Write the next part of the blog post about turning thirtysomething, picking up right after its final sentence.

**Text block:**
━━━━

Tomorrow it is my birthday, and we are in the middle of an October heatwave. It is very kind of the weather gods to give me BBQ weather and a bit of a shoulder tan and an excuse to wear the summer frocks for a little while longer. It almost eases the pain of being in my middle -30’s. How bloody awful is that? I remember thirtysomething being on telly when I was supposed to be in bed when I was still young and hopeful of a meaningful career/future tamed flaxen locks/eventual thinness and they all seemed like ALIENS because they were so old.

I am now irretrievably thirtysomething. Ach.

The benefits, they say, of this horrible ageing truth is that alongside the grey patches and the sinking decollete and the tentative creases that spring up each time I inspect my forehead with a magnifying mirror will be a new-found freedom. A liberation from feeling like I have to fit in, from caring what people think of me, the sweet relief from calorie-counting and feeling guilty about stuff. Obviously, as my last self-indulgent post in which I moaned about my upper arms and feeling like the big dumb new girl in a bad frock shows that we have not found the elusive 30-something complete liberation yet. But it is coming. I feel it in my ageing waters.

Meanwhile, I have learnt some stuff:

1. The girls who looked groomed at 12 and 13 were actually BORN groomed. And their mothers were groomed. They had no choice but to be groomed. They probably felt terribly jealous of my way with the bed-head hair and the stains in my clothes. You do not just reach an age where you are miraculously waxed/tinted/toned/clean/ironed/blowdried. You have to actually be born into a groomed family and then you will suck up the groomedness by osmosis. If you did not grow up in such a family, you have to TRY EXTRA HARD AND PAY OUT LOTS OF MONEY. And you have to lie to your husband about how much it costs. And yours will be the blowdry that falls out halfway through the evening, and yours will be the heel that snaps and yours will be the sleeve with mysterious dried food-matter stuck on it. Remember the eyelash disaster? A case in point.

2. It is ok to find a style when you are about 23 – you can wear cardigans and fifties skirts and little pumps with a myriad of vintage brooches and plastic beads, only then to decide that you have to change your look when these things make you look absurd. You can also start spending money on buying grownup stuff, like tailored things and excellent makeup. You kind of HAVE to. Those young girls will always look cuter. So you have to look excellenter.

━━━━

**Dataset extract:**
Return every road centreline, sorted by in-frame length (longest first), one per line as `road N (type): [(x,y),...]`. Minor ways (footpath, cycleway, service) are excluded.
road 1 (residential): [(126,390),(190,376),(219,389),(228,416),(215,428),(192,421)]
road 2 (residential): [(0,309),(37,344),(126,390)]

━━━━

**Result:**
3. You don’t have to dance or go to nightclubs if you feel like a giant dickhead. You can call it a night at 11pm. That’s totally fine with me.

4. You don’t have to be friends with people who make you feel bad. They can go. Hang out with people who read and who make you laugh and who understand that the shape of the shoulders on a blazer could actually be the topic of conversation for a good length of time. People who like food and wine and dressing up and talking about nothing/everything- these are the ones who can stay.

5. Don’t bother reading books that you don’t love. This one causes me much discomfort but I think it is true. Doris Lessing’s The Golden Notebook – I am looking at you right now, all forlorn and read up until the last 60 pages. You were BORING.

6. If someone invites you to Marrakech for the weekend, you should go. And so I am. Middle of November, in fact. There were cross words spoken, and a bit of needling and whining and sulking but the tickets have been booked. Hurrah! There shall be more souks, apple tea, shisha pipes and enormous swinging breasts in another steamy hammam. Which brings me to my last point:

7. Bodies. Who cares? Just wear that tight sucking-in underwear, pop your boobs out, wear lots of lipstick, be funny, wear a cardigan, no one will notice if you aren’t all 17 years old-esque. Or, more correctly, they won’t care. And women who eat are far more fun to be around. FACT.

Anyway, tomorrow I leave the land of the early-thirties and enter into the far more sophisticated mids. It will be awesome, especially if I get a cake. I will have to get my own, but that in itself is kind of liberating, is it not? You want some cake? Buy it yourself! (Actually, I am not convinced by that one.) I will post some photos of my self-bought cake, and I will list any presents I get. I imagine that the list will be blunt, short and to the point. I am hoping I can grow to be ok about this.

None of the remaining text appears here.